Depuis ce temps, en regardant ce qui se passait autour de lui, en sondant les choses, l’histoire, les lois de la vie, il n’avait trouvé que désespérance, et il s’était dit enfin que ce mal, contre lequel il avait tant protesté, de toutes les forces de son âme, depuis qu’il se sentait vivre, l’égoïsme, était peut-être la raison première et dernière, la loi.
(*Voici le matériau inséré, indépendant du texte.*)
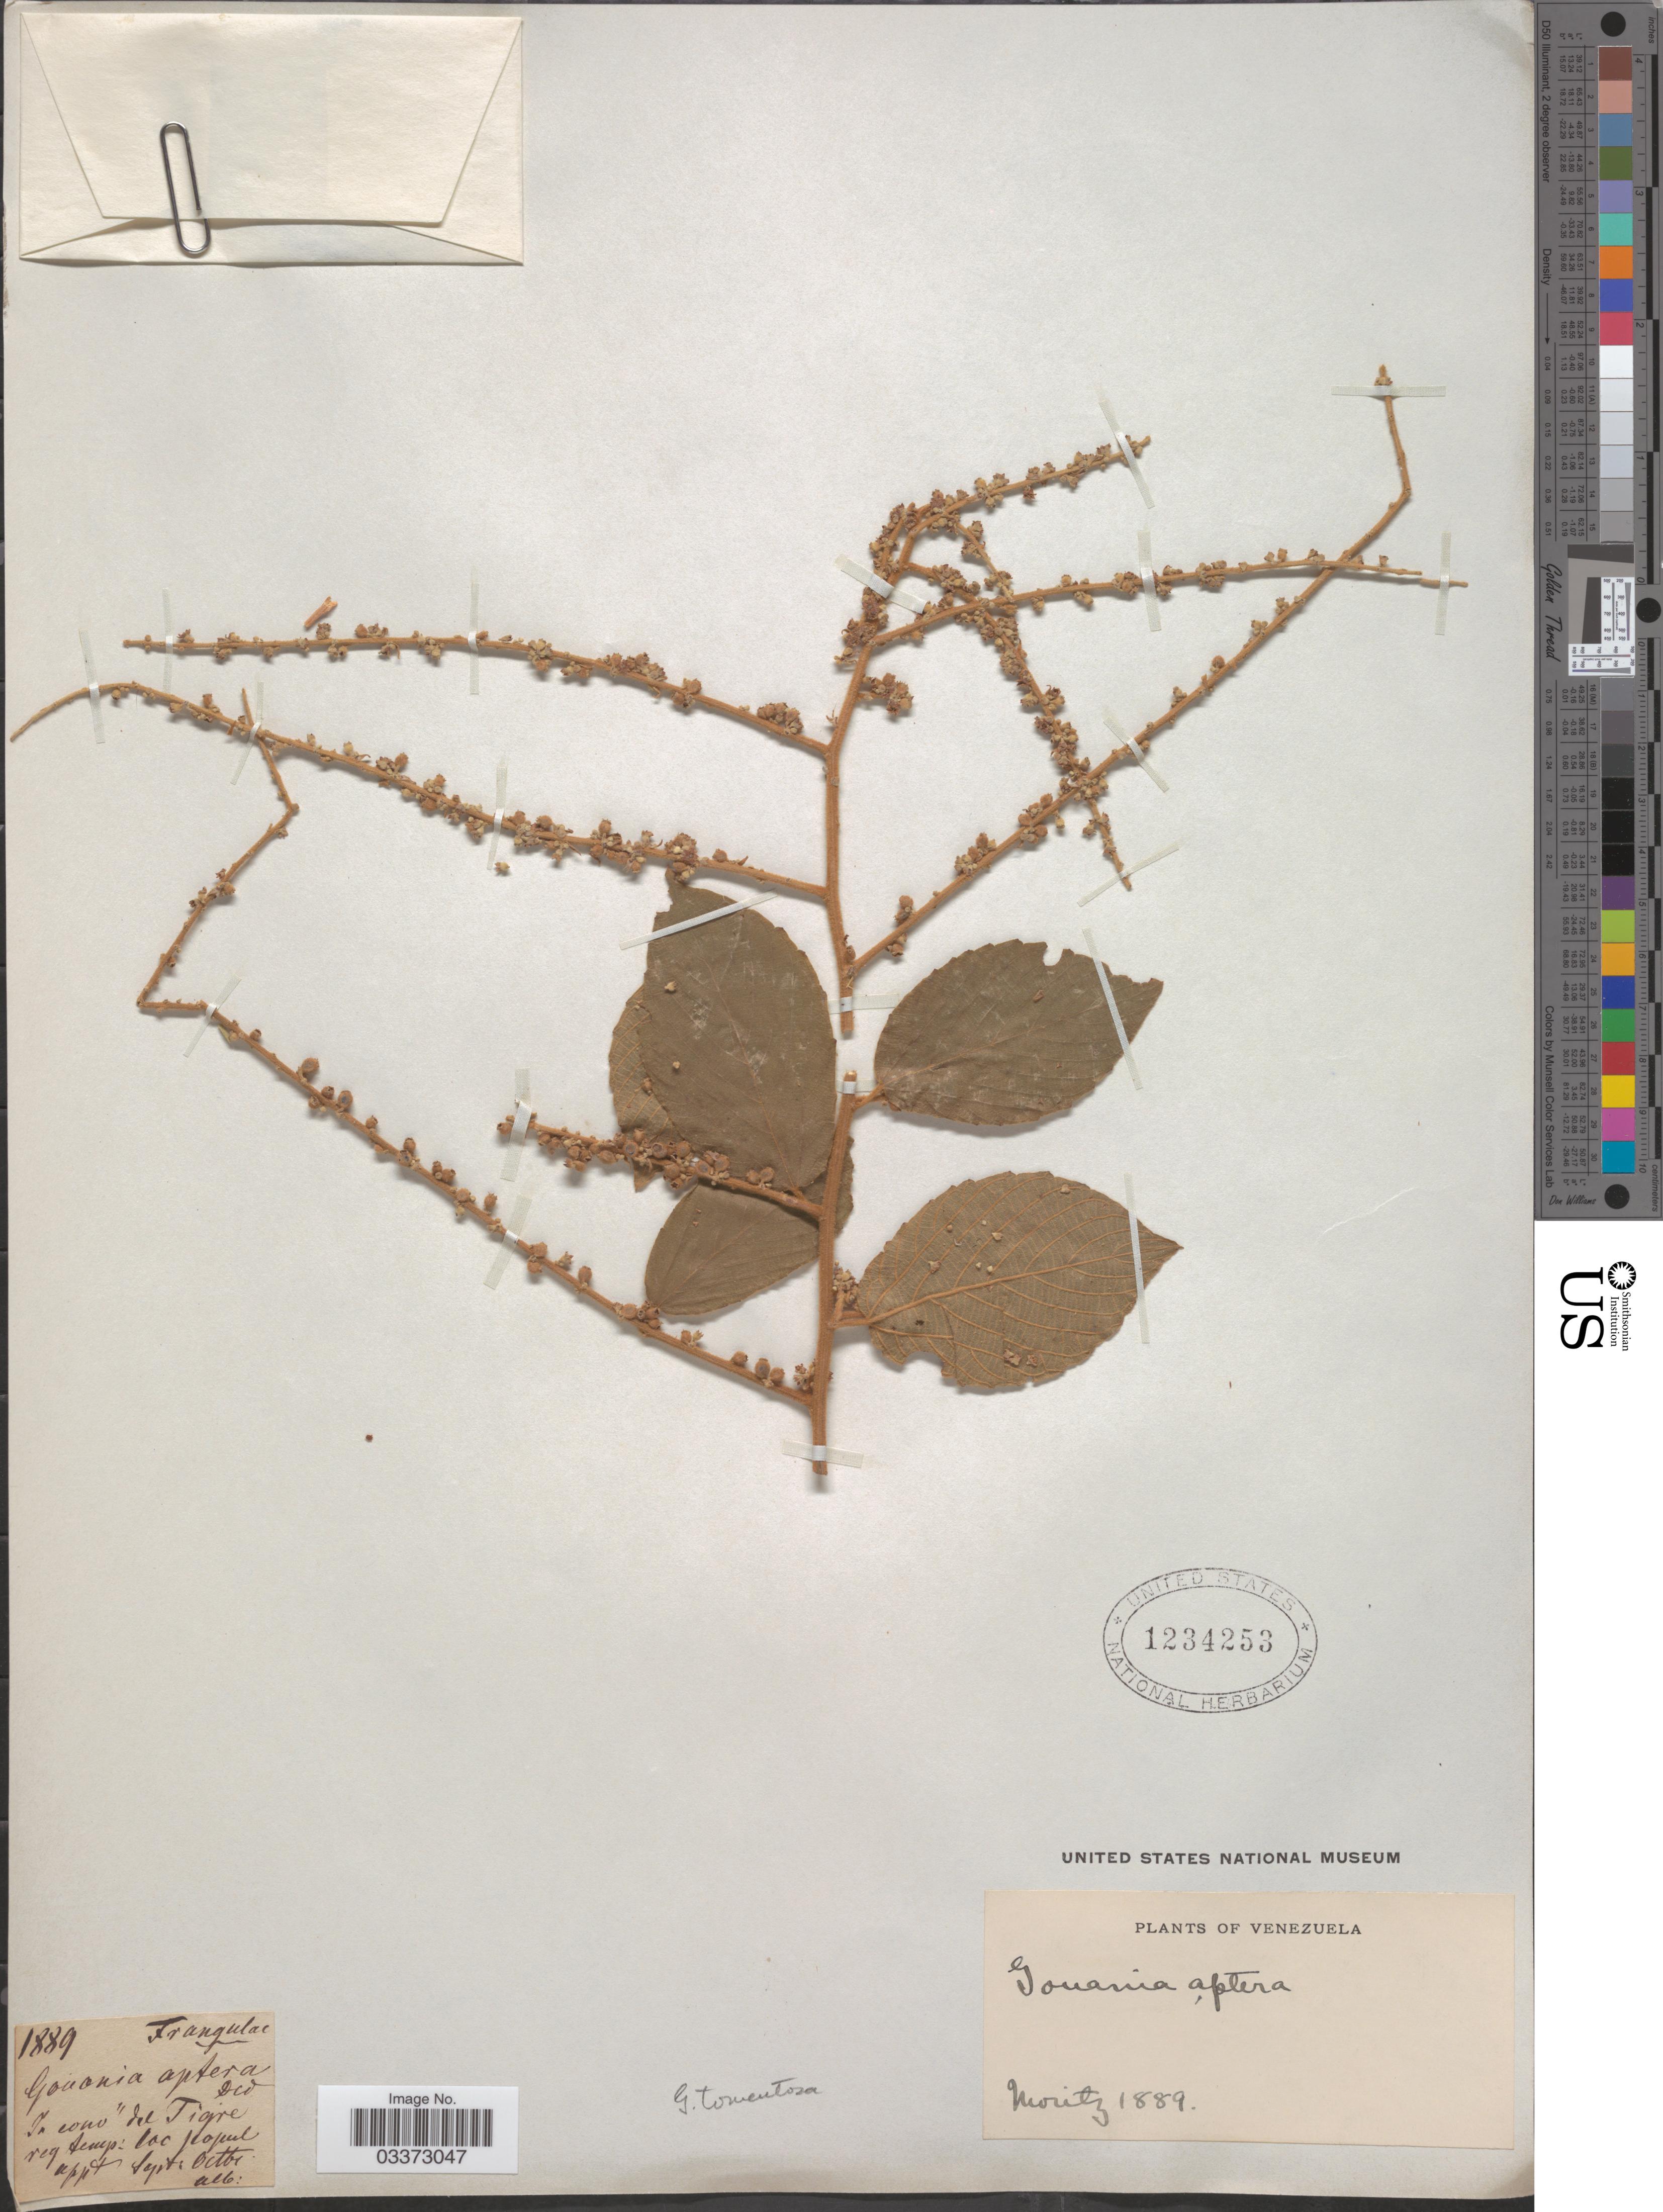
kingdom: Plantae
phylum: Tracheophyta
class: Magnoliopsida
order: Rosales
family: Rhamnaceae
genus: Gouania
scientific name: Gouania tomentosa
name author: Jacq.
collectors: Moritz, --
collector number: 1889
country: Venezuela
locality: In cono del Tigre reg. temp.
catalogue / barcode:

Un nouveau torrent d’amertume l’avait rempli ; il avait douté de lui-même et s’était senti devenir mauvais.

Il s’était traité de dupe pour avoir refusé de combattre et d’enlever sa part de butin dans cette mêlée où les hommes s’entre-tuent et s’entre-dévorent pour le gain et le plaisir. Des instincts comprimés s’étaient réveillés en lui, et il avait été sur le point d’accepter, de la main de l’odieuse Gothon elle-même, une belle fille que l’appât de sa fortune attirait.

Mais c’est quand il reniait ses rêves ainsi qu’ils lui étaient apparus sous forme réelle et vivante. Le beau, le bien, le grand, l’infini, maintenant, il en était sûr, existaient. Ils existaient là-bas, sous le toit où il était né, où parfois il allait chercher le souvenir des chauds baisers de sa mère.